*** Block opens ***
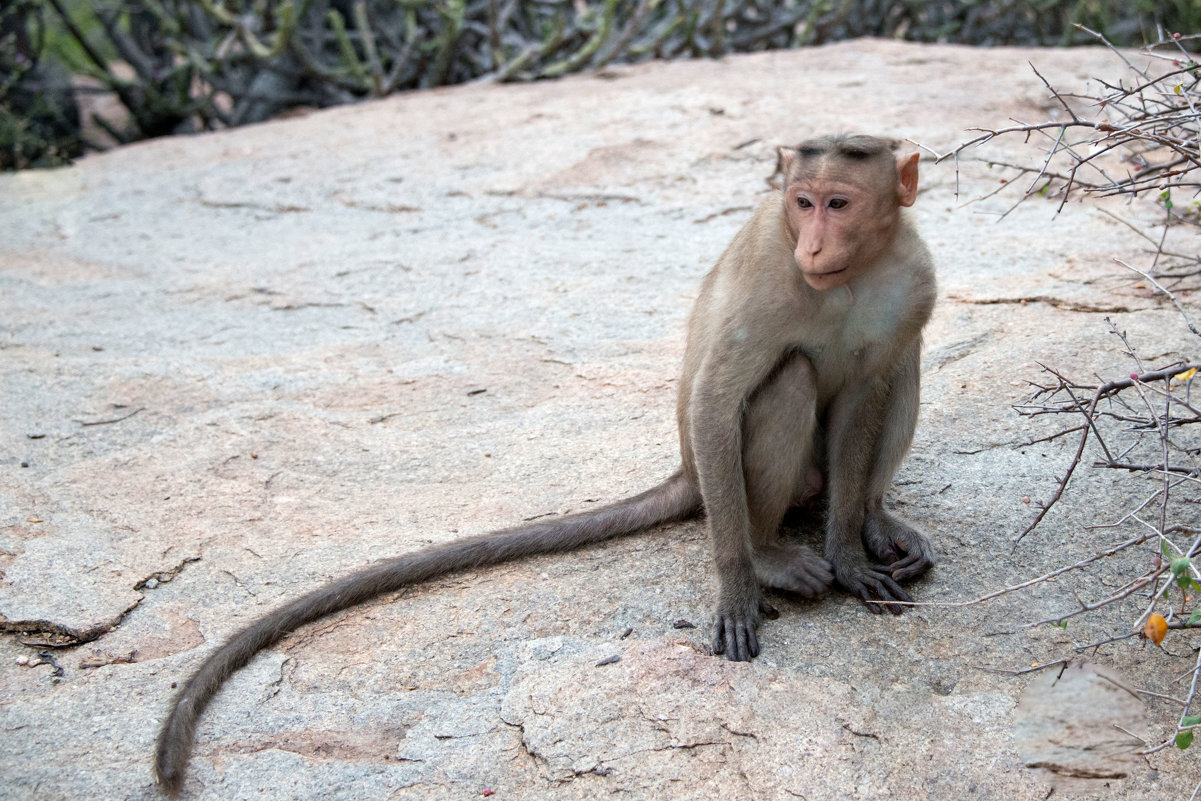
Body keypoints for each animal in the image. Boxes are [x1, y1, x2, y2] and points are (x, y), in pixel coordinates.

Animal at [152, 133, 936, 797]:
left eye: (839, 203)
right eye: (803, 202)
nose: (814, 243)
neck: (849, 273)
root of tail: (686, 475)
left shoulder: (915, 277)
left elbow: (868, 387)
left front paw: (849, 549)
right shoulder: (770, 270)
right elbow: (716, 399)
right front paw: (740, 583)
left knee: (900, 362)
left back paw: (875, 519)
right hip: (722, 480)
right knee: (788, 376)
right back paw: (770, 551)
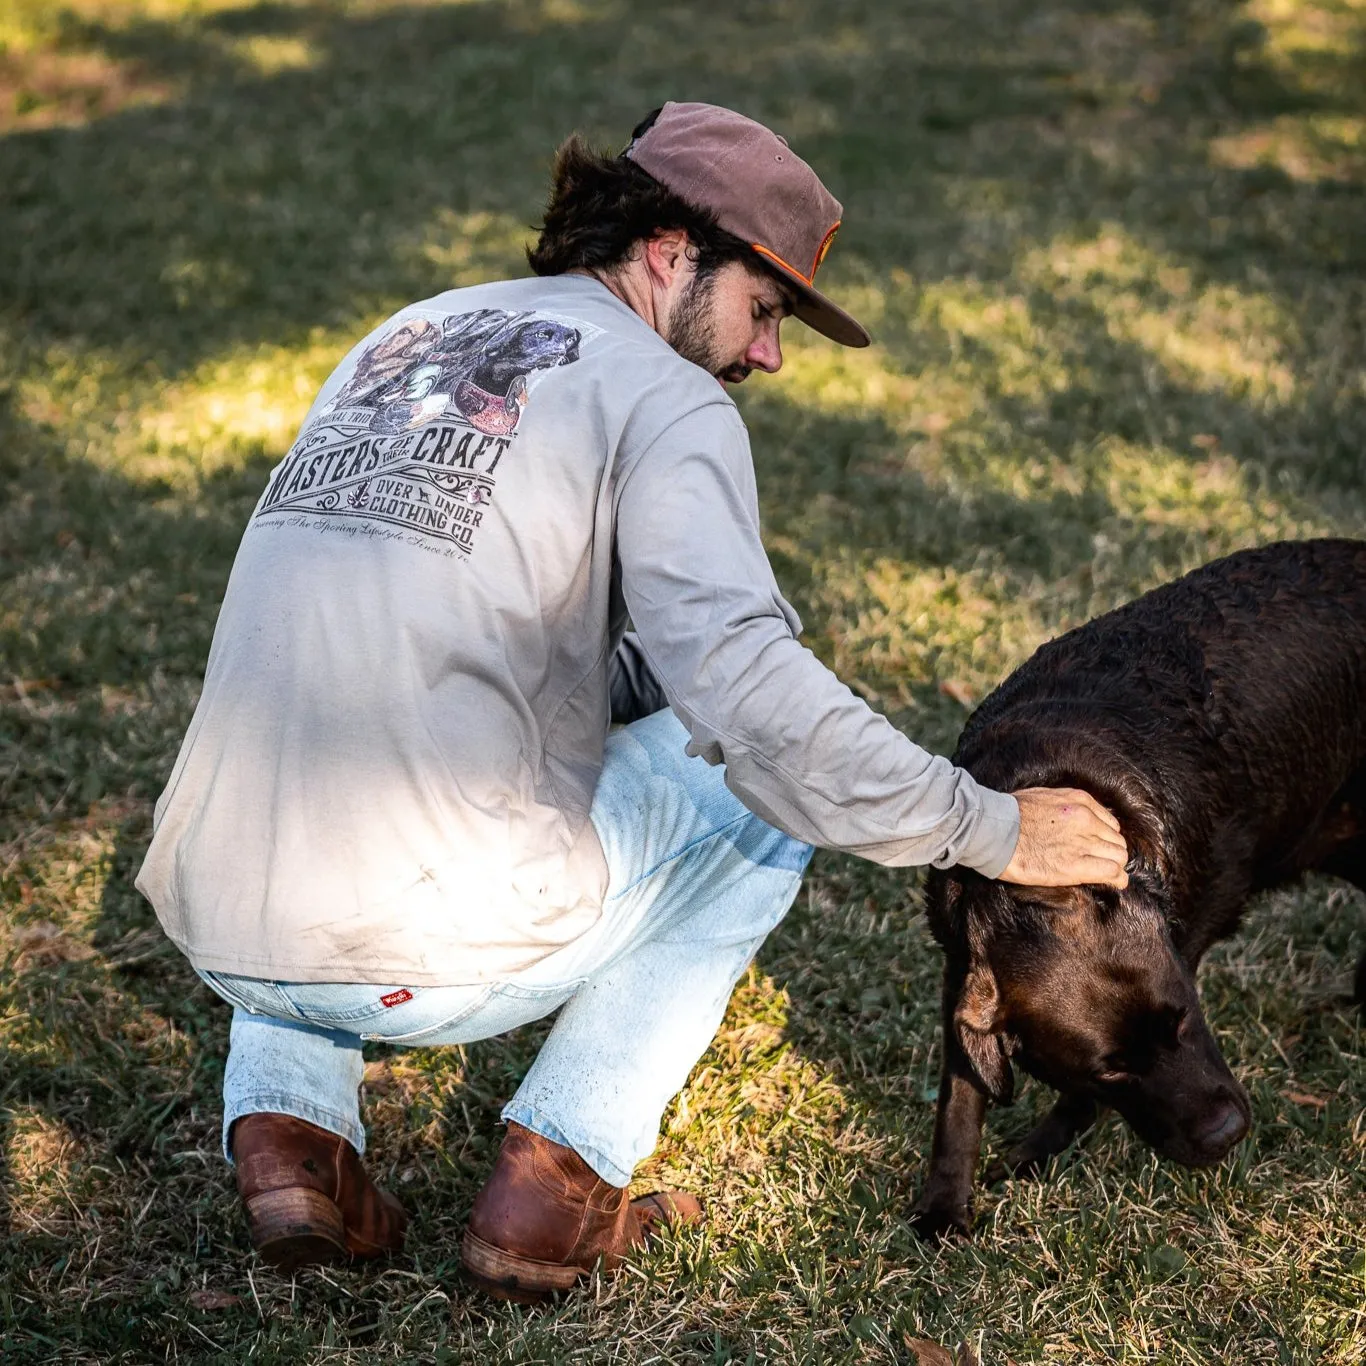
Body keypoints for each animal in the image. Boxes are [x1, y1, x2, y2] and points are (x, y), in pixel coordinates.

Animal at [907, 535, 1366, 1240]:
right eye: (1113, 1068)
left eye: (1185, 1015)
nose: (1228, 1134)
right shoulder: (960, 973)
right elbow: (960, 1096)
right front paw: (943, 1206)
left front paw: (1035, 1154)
*** Block closes ***
Goal of the exercise
Write down the full listing above exactly as it is, except for any images.

Answer box
Body keypoints for each animal in the image. Boxes are [x1, y1, x2, y2] and points are (x, y), in pixel coordinates.

Animal at [152, 133, 936, 797]:
left eye: (839, 203)
right eye: (803, 202)
nose: (814, 243)
neck: (849, 273)
root of tail: (686, 475)
left shoulder: (915, 277)
left elbow: (868, 387)
left front paw: (849, 549)
right shoulder: (770, 270)
right elbow: (716, 399)
right front paw: (740, 583)
left knee: (900, 362)
left back paw: (875, 519)
right hip: (722, 480)
right knee: (788, 376)
right back paw: (770, 551)
Body keypoints for each animal in the image. Boxes are [x1, y1, x2, y2] and points are (x, y), in pixel coordinates.

Animal at [907, 535, 1366, 1240]:
right eye: (1113, 1068)
left eye: (1185, 1015)
nose: (1228, 1134)
right shoulder: (960, 973)
right elbow: (960, 1096)
right front paw: (943, 1206)
left front paw: (1035, 1154)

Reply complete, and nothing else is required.